Revenue in Microsoft’s Intelligent Cloud segment amounted to $21.51 billion, up 18% and slightly above the $21.44 billion consensus among analysts polled by StreetAccount. The unit includes the Azure public cloud, Windows Server, SQL Server, Nuance and Enterprise Services. Revenue from Azure and other cloud services, which Microsoft does not report in dollars, grew by 31%, slightly above the estimate of just under 31% that analysts polled by CNBC and StreetAccount had expected. In the previous quarter, the category grew 35%.
Customers are looking to save money through optimization of existing workloads, and they’re also being more cautious about new workloads, Nadella said.
Hood said she expects Azure cloud growth to slow again in the fiscal third quarter. She said in December it was in the mid-30% range in constant currency in December, and she sees it going down 4-5 percentage points in the fiscal third quarter. Amazon shares rose as much as 3% in after-hours trading immediately following Microsoft’s announcement, before going negative.
The Productivity and Business Processes segment, containing Microsoft 365 (formerly known as Office 365), LinkedIn and Dynamics, delivered $17 billion in revenue, up 7% and more than the StreetAccount consensus of $16.79 billion. The Teams communication app now has over 280 million monthly active users, CEO Satya Nadella said.
The More Personal Computing segment featuring Windows, Xbox, Surface and search advertising contributed $14.24 billion, representing a revenue decline of 19%. Sales of Windows licenses to device makers declined some 39% year over year, decelerating from a decline of 15% in the fiscal first quarter.
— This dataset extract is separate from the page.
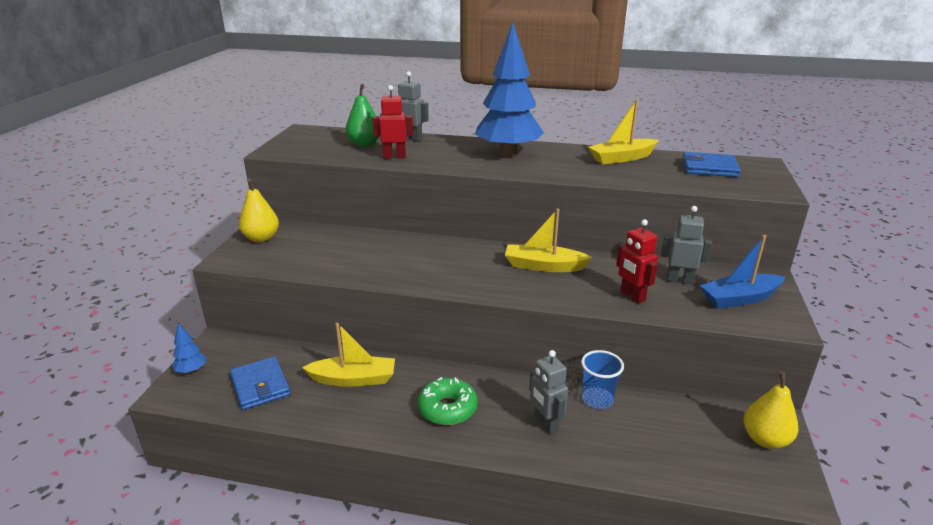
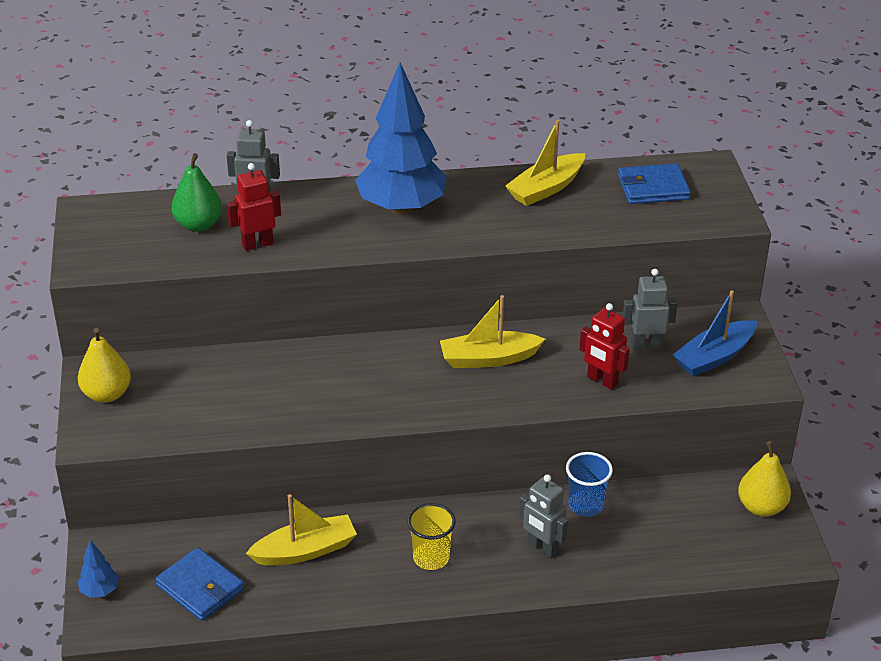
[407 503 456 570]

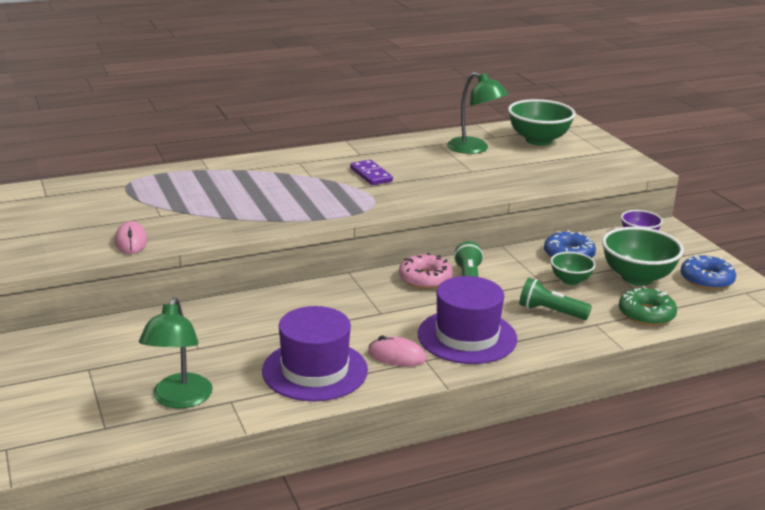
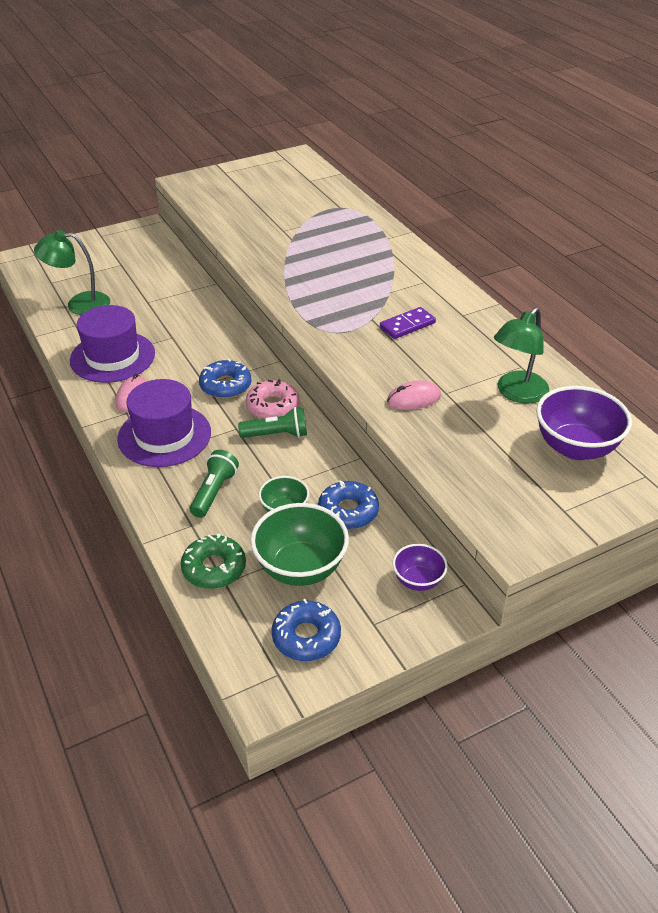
[199 359 251 398]
[387 380 441 410]
[536 386 632 460]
Technology industry researcher Gartner estimated that during the fourth quarter of 2022 the PC business had its slowest growth since the company started keeping track of the market in the mid-1990s.
Hood said its Surface group dealt with execution challenges in the quarter, during which the company introduced the Surface Pro 9.
Nadella said Microsoft pulled in over $20 billion in security revenue in 2022, up about 33% from 2021, when the growth rate was about 45%.
Microsoft’s report kicks off earnings season for the mega-cap tech companies with the Nasdaq coming off its worst year since 2008 and its first four-quarter slump since the dot-com crash. Along with Microsoft’s layoffs, Amazon, Alphabet and Meta all announced significant job cuts recently after they juiced hiring during the Covid pandemic and extended bull market in tech. Meta is scheduled to report results next Wednesday, followed a day later by Alphabet, Amazon and Apple.
The decision to reduce headcount at Microsoft “shows a commitment to margin defense despite top-line shakiness,” analysts at Raymond James wrote in a note to clients Monday. They recommend buying Microsoft shares.
In the quarter, the U.S. Federal Trade Commission sued Microsoft to block its pending $69 billion acquisition of game publisher Activision Blizzard, while the U.S. Defense Department awarded Microsoft and three other companies a cloud contract worth up to $9 billion combined. “We are continuing to engage with regulators reviewing the transaction and are working toward closing it in fiscal year 2023, subject to obtaining required regulatory approvals and satisfaction of other customary closing conditions,” Microsoft said in a filing.
Excluding the after-hours move, Microsoft stock is flat so far this year, while the S&P 500 stock index is up 4%.
Correction: This story has been updated to reflect that Microsoft’s conference call with analysts will start Tuesday at 5:30 p.m. ET. A previous version gave an incorrect time.